High Court judgments are not binding on other cases, but they can be persuasive. This means that in future cases, people could argue that Deprivation of Liberty orders should not be used to restrict people’s phone or internet use.
Source: Manchester City Council v CP and DT and P
The Investigatory Powers Tribunal found MI5 and the Home Office breached the right to private life
Liberty and Privacy International brought a case against MI5 and the Home Office arguing that the way personal data of millions of people was being handled breached the Article 8 right to private life. They said there were not sufficient safeguards in place for the storage, use and destruction of this data. The Home Office issued warrants related to this data despite knowing the safeguards were not in place, so these warrants were not lawful. On Monday 30 January 2023, the Investigatory Powers Tribunal released its judgment finding that MI5 and the Home Office had breached Article 8.
Source: Liberty and Privacy International v Security Service and SSHD (IPT/20/01/CH)
The House of Lords voted down parts of the Public Order Bill
The Lords voted against a line in the proposed law, saying that protesting about “an issue of current debate” is not a reasonable excuse for offences like tunnelling, obstructing transport or highways, causing “public nuisance” or “locking on” (i.e. attaching themselves or someone or something else to a person, object or land in public in a way that does and is intended to cause serious disruption to two or more people or an organisation).

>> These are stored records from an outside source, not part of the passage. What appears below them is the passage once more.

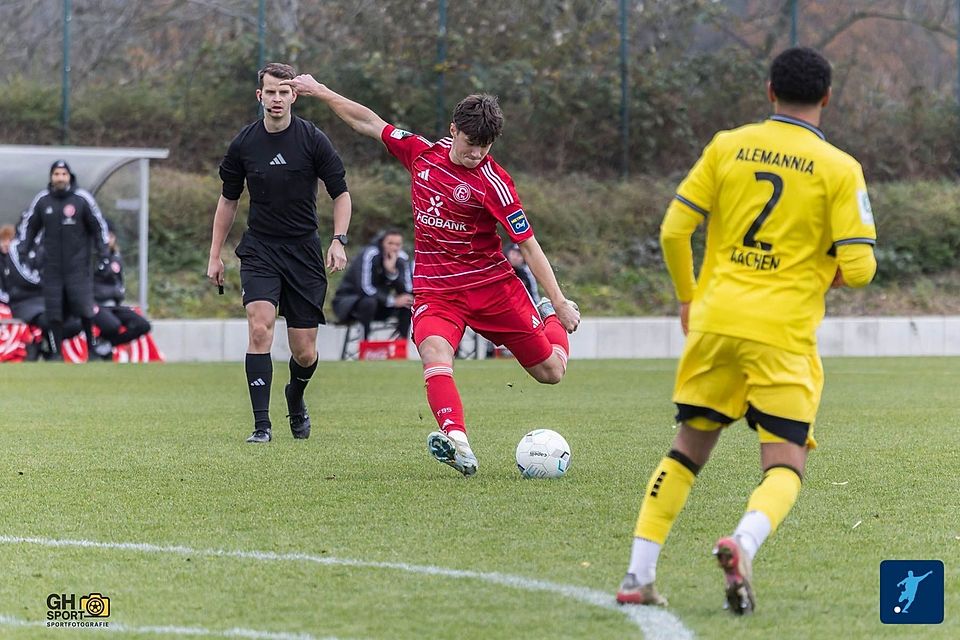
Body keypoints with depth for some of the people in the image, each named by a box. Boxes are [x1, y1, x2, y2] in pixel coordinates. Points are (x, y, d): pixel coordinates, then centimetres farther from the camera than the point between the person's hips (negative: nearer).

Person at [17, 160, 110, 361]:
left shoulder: (82, 198, -3)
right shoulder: (42, 200, 4)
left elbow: (98, 226, 5)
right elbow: (28, 225, 15)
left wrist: (104, 252, 1)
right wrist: (21, 250, 8)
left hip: (78, 265, -2)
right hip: (52, 266, 2)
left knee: (84, 307, -9)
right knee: (54, 312, 1)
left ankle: (92, 348, 4)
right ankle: (56, 352, 9)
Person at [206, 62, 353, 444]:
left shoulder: (312, 139, -6)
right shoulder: (244, 143, 0)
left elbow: (340, 193, 2)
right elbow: (228, 200, 13)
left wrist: (338, 241, -12)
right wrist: (215, 255, 11)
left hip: (304, 251, -1)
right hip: (259, 250, 1)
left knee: (305, 354, 1)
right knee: (260, 329, -22)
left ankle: (296, 396, 37)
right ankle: (261, 425, -19)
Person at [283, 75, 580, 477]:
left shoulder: (492, 181, -14)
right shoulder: (422, 153, -1)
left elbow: (528, 244, -12)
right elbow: (369, 124, 13)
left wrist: (560, 302, -14)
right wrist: (319, 92, 14)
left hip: (491, 284, -2)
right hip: (434, 288, 2)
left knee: (551, 372, 5)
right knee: (434, 350, -31)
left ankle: (552, 318, 40)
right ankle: (457, 443, -47)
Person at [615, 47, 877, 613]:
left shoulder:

They also voted to introduce a definition of “serious disruption” including where someone causes “significant harm”. Previous examples of serious disruption had described a hinderance that is “more than minor” but the Lords questioned whether having such a low threshold before a protestor commits a crime could be compatible with the Article 10 right to freedom of expression and the Article 11 right to freedom of assembly.
During the Lords’ debate, activists from Extinction Rebellion disrupted a speech before being stopped by staff.